In March of 1999 there was a symposium at Fermilab in honor of
Ned Goldwasser's 80th birthday and all of his positive contributions to
physics. Dave Jackson was invited to discuss
the history of the Fermilab theory program.
It was not a good occasion to present a full
history but Dave did invite comments from the first theory
group. Pierre quoted Bob Wilson's encouragement of theorists
to participate in Aspen: "All theorists must go to Aspen".
I don't think Pierre intended this as an in-joke but
the quote seems foreign to me, especially the last two words.
I would like to thank all those who have encouraged me to
write this account, especially Mike Turner. I am grateful for the
invaluable assistance of Adrienne Kolb, Fermilab Archivist and Historian.
The history project at Fermilab and the support it has received from the
lab show that there is some degree of appreciation at the lab for the
importance of those early days at Fermilab to the history of science.
I am also grateful
for the cooperation of the current theory secretary Elizabeth May.
In the late 80's Pierre Ramond reseeded the documentation
at Fermilab by a few
key papers from his personal files.
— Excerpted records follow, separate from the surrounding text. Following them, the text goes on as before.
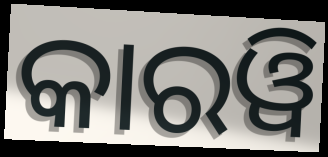
କାରୱି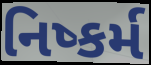
નિષ્કર્મ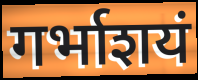
गर्भाशयंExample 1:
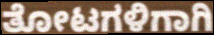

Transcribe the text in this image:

ತೋಟಗಳಿಗಾಗಿ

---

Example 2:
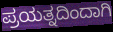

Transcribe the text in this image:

ಪ್ರಯತ್ನದಿಂದಾಗಿ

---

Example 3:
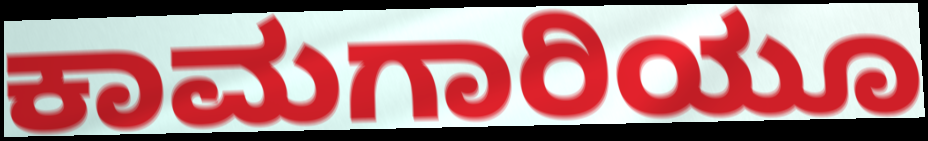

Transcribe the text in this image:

ಕಾಮಗಾರಿಯೂ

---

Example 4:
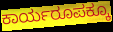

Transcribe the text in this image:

ಕಾರ್ಯರೂಪಕ್ಕೂ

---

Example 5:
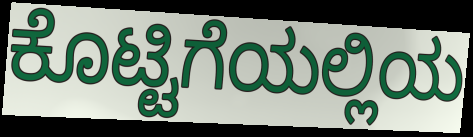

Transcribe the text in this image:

ಕೊಟ್ಟಿಗೆಯಲ್ಲಿಯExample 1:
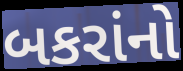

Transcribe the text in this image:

બકરાંનો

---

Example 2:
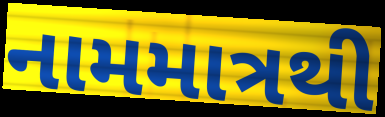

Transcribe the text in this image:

નામમાત્રથી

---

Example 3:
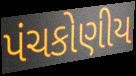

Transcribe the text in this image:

પંચકોણીય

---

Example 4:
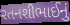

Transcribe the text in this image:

રતનશીભાઈનું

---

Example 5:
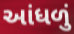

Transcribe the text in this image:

આંધળું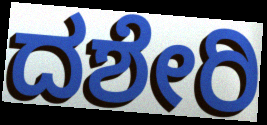
ದಶೇರಿ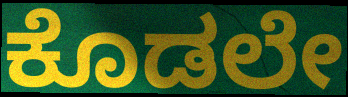
ಕೊಡಲೇ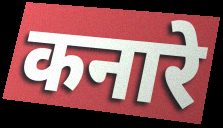
कनारे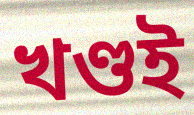
খণ্ডইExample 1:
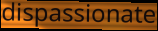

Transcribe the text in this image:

dispassionate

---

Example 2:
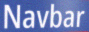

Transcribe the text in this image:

Navbar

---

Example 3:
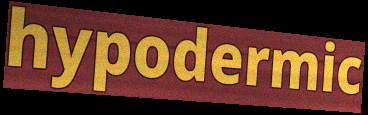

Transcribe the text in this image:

hypodermic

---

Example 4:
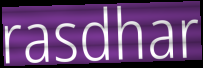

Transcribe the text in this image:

rasdhar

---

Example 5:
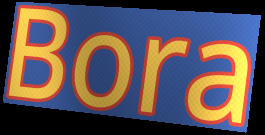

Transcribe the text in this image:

Bora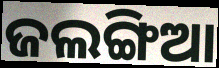
ଜଲଙ୍ଗିଆ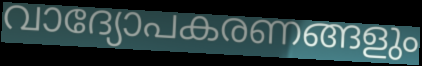
വാദ്യോപകരണങ്ങളും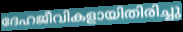
ദേഹജീവികളായിതിരിച്ചു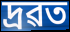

If it weren't for these much of the
truth about the first theory group would have been permanently lost
from the written record.
I am grateful to Pierre and Jim for reading this account, checking it against
their memories for
accuracy, and supplying some details that had faded from mine.
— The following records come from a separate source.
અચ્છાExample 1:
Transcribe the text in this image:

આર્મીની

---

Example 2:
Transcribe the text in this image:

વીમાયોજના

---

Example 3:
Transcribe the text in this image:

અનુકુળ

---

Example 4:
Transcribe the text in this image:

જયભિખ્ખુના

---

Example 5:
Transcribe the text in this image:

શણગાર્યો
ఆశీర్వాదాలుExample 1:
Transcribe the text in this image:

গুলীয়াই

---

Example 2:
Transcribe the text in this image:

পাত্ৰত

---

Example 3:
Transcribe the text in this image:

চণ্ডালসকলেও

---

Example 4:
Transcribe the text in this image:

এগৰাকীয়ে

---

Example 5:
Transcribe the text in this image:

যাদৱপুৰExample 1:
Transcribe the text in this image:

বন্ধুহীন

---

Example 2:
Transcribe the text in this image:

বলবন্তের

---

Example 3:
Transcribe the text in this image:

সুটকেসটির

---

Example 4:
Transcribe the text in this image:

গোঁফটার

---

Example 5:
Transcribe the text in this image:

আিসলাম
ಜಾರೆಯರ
I also profited from discussions on the early days
with Muzaffer Atac and Joel Butler.
After thirty years, the Fermilab hi-rise is in a sad state of disrepair.
The medieval cathedral builders had much greater skill.
Extensive repairs currently underway have a projected cost comparable
to the full cost of the original building. The foundations, however,
poured in the days of the first theory group are rock solid.